● **Work order**
What lines of the data below hold the string "żeby"? Copy each one.

================

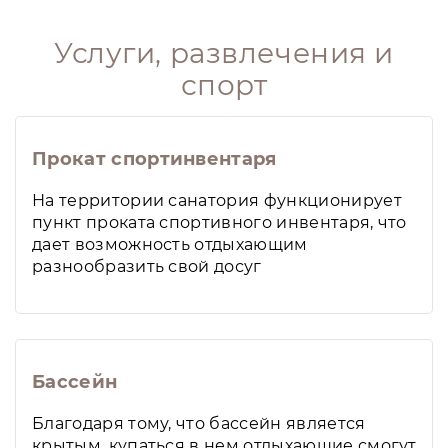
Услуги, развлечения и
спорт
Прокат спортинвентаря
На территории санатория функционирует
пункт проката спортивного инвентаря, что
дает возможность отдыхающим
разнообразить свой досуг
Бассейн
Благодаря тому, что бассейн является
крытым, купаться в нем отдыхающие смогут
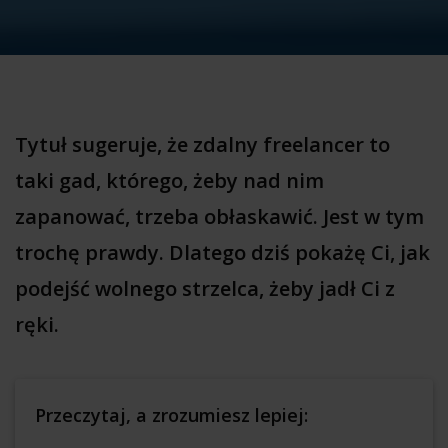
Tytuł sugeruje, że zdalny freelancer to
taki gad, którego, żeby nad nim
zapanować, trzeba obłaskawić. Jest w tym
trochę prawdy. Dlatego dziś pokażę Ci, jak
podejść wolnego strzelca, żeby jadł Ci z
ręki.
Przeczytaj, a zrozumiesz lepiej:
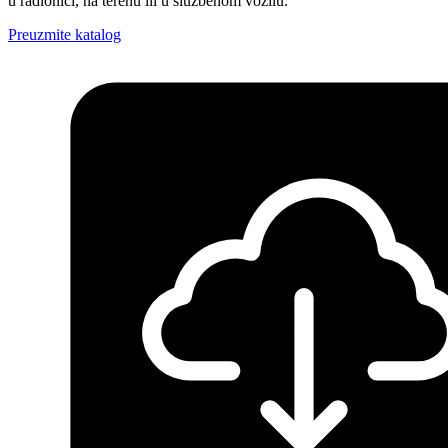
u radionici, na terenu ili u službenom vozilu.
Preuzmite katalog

================

● **Written response**
taki gad, którego, żeby nad nim
podejść wolnego strzelca, żeby jadł Ci z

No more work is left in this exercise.